We’re coming to the end of two weeks of substitute parenting. Grandparenting is still my favorite role, but this wasn’t a bad gig, either.
When I thought about the concept, the example which sprang to my mind was substitute teaching, which has so many challenges. Face it, the very concept of substitute teacher has yielded several movies which play the theme for laughs or tragedy. Yet substitute teaching has a few advantages, too: you’re not responsible for the ultimate success of the students, after all. You don’t have the built-in biases which develop seeing the same students behaving in predictable patterns day after day. There is a set term measured in hours or days, not weeks or months.

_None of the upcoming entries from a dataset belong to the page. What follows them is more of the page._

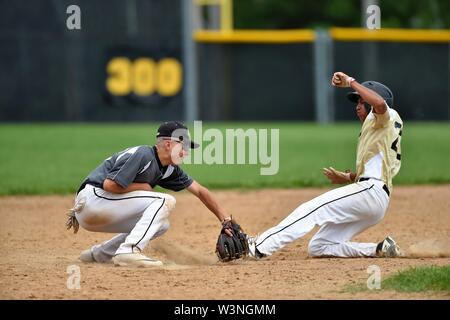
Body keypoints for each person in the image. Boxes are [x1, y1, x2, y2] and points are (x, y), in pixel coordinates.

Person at [247, 72, 404, 259]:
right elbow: (376, 168)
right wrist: (348, 177)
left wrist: (351, 82)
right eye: (357, 103)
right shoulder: (378, 128)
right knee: (319, 246)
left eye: (362, 101)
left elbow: (379, 104)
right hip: (375, 197)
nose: (358, 106)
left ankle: (258, 247)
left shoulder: (386, 115)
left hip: (371, 191)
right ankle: (379, 249)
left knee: (311, 209)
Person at [66, 121, 234, 267]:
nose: (186, 152)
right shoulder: (143, 155)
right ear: (169, 144)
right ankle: (129, 251)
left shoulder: (169, 169)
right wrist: (143, 187)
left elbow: (199, 191)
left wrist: (225, 220)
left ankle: (100, 254)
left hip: (100, 209)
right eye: (183, 146)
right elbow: (109, 184)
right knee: (166, 201)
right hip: (92, 201)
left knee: (161, 225)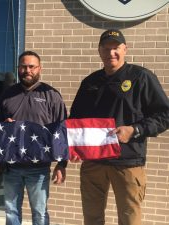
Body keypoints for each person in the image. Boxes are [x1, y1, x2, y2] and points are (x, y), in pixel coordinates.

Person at [69, 29, 169, 225]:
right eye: (106, 48)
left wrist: (135, 130)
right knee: (92, 218)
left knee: (129, 219)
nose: (110, 53)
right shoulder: (90, 82)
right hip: (93, 163)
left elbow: (165, 114)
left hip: (128, 162)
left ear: (125, 49)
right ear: (99, 51)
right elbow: (75, 120)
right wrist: (74, 147)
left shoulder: (141, 77)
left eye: (115, 48)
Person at [0, 50, 68, 225]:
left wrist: (62, 164)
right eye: (23, 67)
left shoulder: (52, 96)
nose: (27, 70)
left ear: (39, 68)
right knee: (11, 212)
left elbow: (62, 133)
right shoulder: (7, 95)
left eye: (31, 67)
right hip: (11, 166)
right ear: (18, 68)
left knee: (39, 214)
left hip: (39, 168)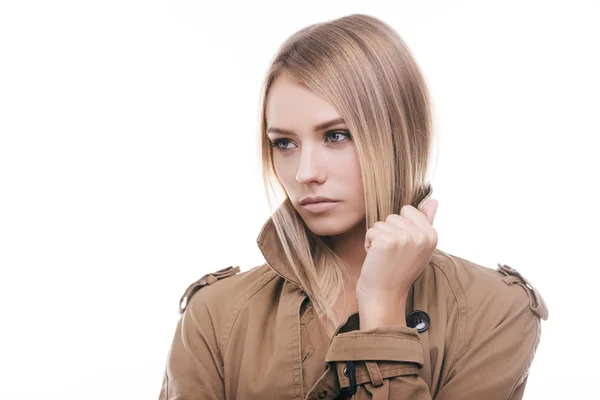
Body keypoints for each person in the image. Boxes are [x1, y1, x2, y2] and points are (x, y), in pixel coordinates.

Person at [157, 13, 548, 400]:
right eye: (284, 143)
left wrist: (383, 307)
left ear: (399, 136)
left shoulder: (495, 310)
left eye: (336, 135)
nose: (305, 173)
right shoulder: (214, 314)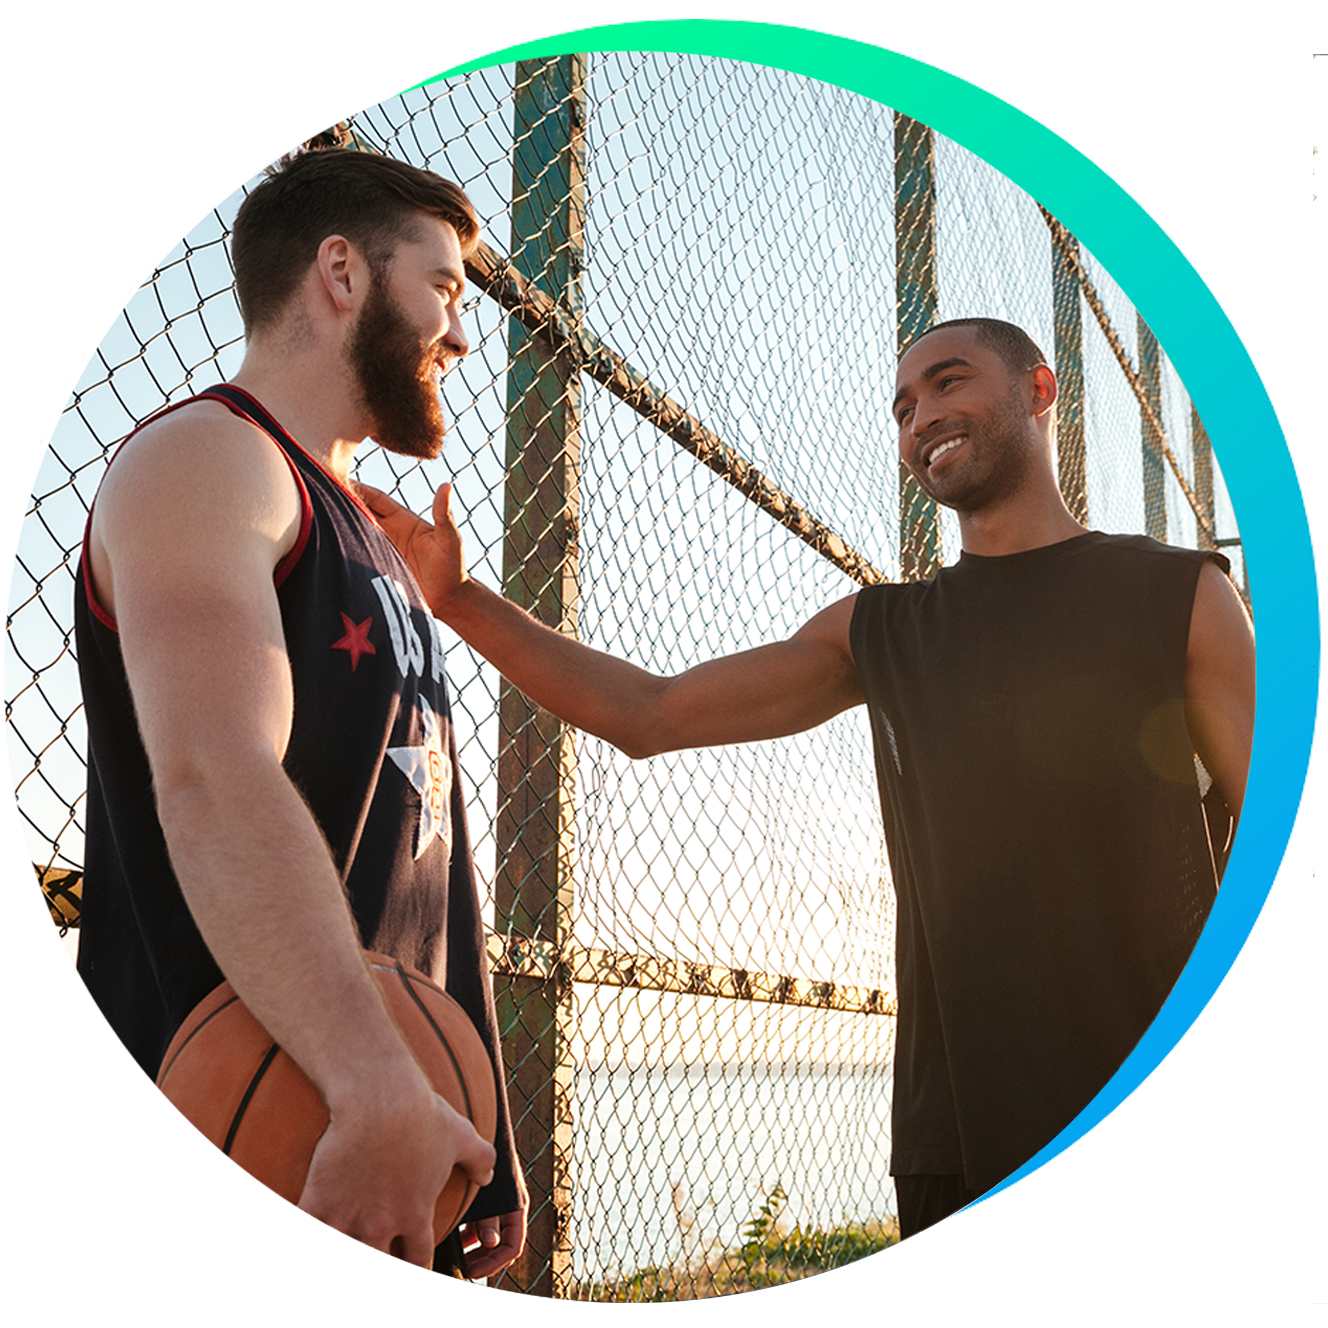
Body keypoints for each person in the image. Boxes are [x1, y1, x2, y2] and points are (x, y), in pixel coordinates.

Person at [357, 316, 1256, 1242]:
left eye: (949, 383)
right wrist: (457, 598)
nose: (921, 419)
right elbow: (649, 714)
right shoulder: (882, 630)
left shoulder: (1177, 592)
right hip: (957, 1126)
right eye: (904, 407)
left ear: (1038, 391)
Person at [73, 142, 527, 1301]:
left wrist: (476, 1112)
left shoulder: (370, 530)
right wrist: (377, 1081)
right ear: (340, 272)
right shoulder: (208, 458)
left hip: (385, 1123)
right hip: (235, 1138)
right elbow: (216, 777)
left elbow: (424, 846)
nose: (462, 334)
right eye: (443, 287)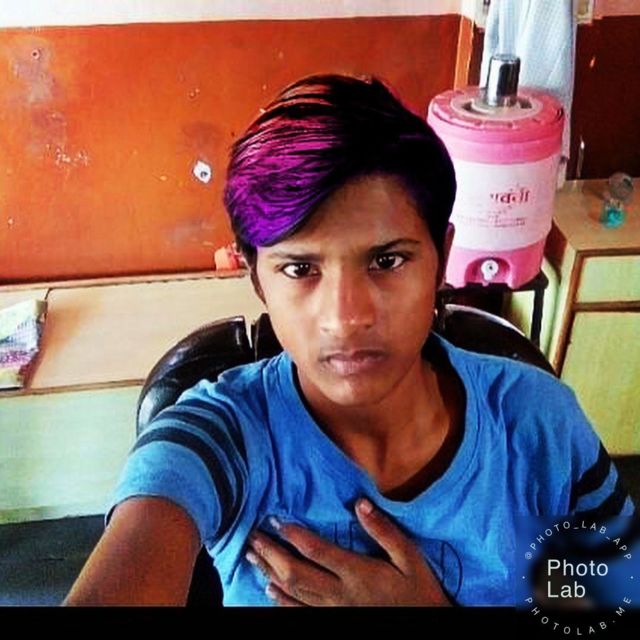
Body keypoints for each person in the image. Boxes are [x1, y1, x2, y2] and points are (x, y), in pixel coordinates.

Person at [64, 73, 635, 607]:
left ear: (441, 260)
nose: (345, 318)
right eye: (299, 269)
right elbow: (152, 516)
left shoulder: (538, 426)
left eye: (387, 261)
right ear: (256, 279)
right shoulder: (225, 434)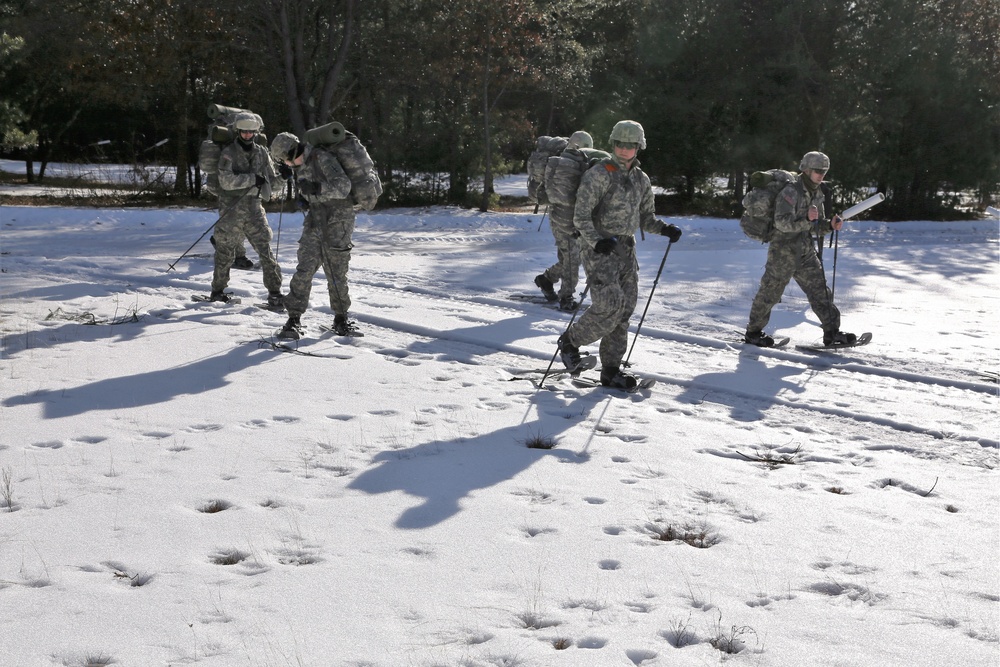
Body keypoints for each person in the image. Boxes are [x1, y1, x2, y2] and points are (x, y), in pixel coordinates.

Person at [556, 120, 682, 390]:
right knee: (609, 305)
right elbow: (580, 216)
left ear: (639, 147)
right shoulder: (599, 174)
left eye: (630, 145)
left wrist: (665, 229)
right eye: (620, 144)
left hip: (626, 250)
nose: (624, 150)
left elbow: (646, 218)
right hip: (599, 249)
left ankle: (610, 369)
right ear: (613, 144)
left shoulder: (641, 179)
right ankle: (570, 341)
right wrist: (595, 240)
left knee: (624, 310)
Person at [744, 151, 856, 348]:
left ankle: (832, 332)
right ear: (806, 170)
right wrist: (807, 221)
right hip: (783, 252)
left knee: (820, 290)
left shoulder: (818, 191)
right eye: (817, 171)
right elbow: (781, 223)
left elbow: (815, 224)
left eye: (824, 171)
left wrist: (829, 225)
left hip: (804, 250)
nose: (821, 175)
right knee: (770, 292)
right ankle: (753, 332)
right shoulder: (791, 191)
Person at [270, 131, 359, 339]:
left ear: (293, 152)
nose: (288, 164)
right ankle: (293, 318)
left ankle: (341, 318)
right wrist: (306, 198)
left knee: (336, 271)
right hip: (315, 219)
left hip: (338, 220)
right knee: (305, 268)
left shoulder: (322, 158)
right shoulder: (300, 166)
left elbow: (343, 187)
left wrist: (317, 188)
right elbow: (310, 191)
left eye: (286, 159)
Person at [210, 113, 284, 306]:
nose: (248, 135)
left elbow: (271, 184)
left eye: (251, 132)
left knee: (265, 250)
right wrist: (252, 179)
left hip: (254, 208)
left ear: (255, 132)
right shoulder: (229, 152)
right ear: (238, 131)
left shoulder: (261, 152)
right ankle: (217, 290)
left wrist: (283, 177)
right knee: (225, 251)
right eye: (244, 132)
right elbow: (225, 181)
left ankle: (275, 293)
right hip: (231, 209)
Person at [534, 130, 592, 311]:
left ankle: (546, 279)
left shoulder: (565, 164)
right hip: (566, 219)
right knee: (572, 259)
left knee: (571, 258)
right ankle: (566, 297)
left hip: (564, 217)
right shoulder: (572, 166)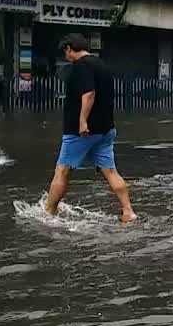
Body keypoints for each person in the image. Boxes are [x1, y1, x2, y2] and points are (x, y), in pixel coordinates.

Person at [45, 34, 136, 223]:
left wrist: (82, 121)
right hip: (106, 129)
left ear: (69, 48)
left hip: (82, 132)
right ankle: (128, 211)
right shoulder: (101, 65)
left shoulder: (82, 66)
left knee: (62, 171)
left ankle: (48, 213)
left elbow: (89, 93)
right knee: (110, 171)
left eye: (66, 52)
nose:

Substitute parenting has some of the same advantages. I don’t need to fix anything, just survive and ensure my grandkids do, too. Not that my Henry Danger and Quinn Rebel (real names, not aliases to protect the innocent) need any fixing, mind you. Oh, no, they were angels . . . of a sort. I believe Lucifer was one, too, once upon a time. For their part, I am sure they found this semi-parental version of “Gramps” far too stern. Several times they looked at me like “what, you can’t be serious” when I gave them some direct verbal order . . . they seemed unfamiliar with the concept. One time Henry even said the same out loud. That’s when the grandparent overcame the parent in me and I just laughed out loud.
Survival is a low bar, but necessarily so. Have you seen what passes for toys today? Henry got nerf guns for his birthday. They come with safety glasses, magazines (the kind for extra ammo, but the guns were revolvers, so what the heck?), a Captain America shield and a utility vest. “Great,” I thought, we’ll try a little live-action, first-person shooter game. Since I wanted Henry to “gear-up” I decided to wear the safety glasses, too. Good move! Within five minutes, I had an enormous fat lip and would have been short one eye if not for the glasses! My girls had nerf guns back in the day, but the nerf arrows flew so slow you could dodge them. Not so today: these nerf bullets were lightning fast, accurate to the sights on the barrel, and packed a punch (according to my swollen lip). Henry learned that if your head is bigger than your shield, you will get shot in the head. Valuable life lesson there.
We went to the Church picnic, where I confirmed that all Church picnics everywhere are similarly disorganized. Food was cash-only, but then you needed to buy tickets for the cash-only food. Except they were out of hot dogs. At the Church picnic. For kids. But we were able to let Quinn run free on the playground and practice her climbing skills (very important, as she is three and ready to escape her crib. No need to thank us, Mom & Dad!).
Mostly we just followed the routine set down by their parents, and when we deviated even a little, Quinn & Henry were quick to point it out. The grandkids were willing to accept some small changes, but vigorously protested others. Judy took to responding “oh, well” when appeals to rationality or authority failed to convince them. Quinn found that amusing enough to quote it back to us when she didn’t like the outcome. Did I mention her middle name is Rebel?
Like I said, a good gig, only a few melt-downs (the kids, not us), no emergency room visits, and now back to GRAND-parenting.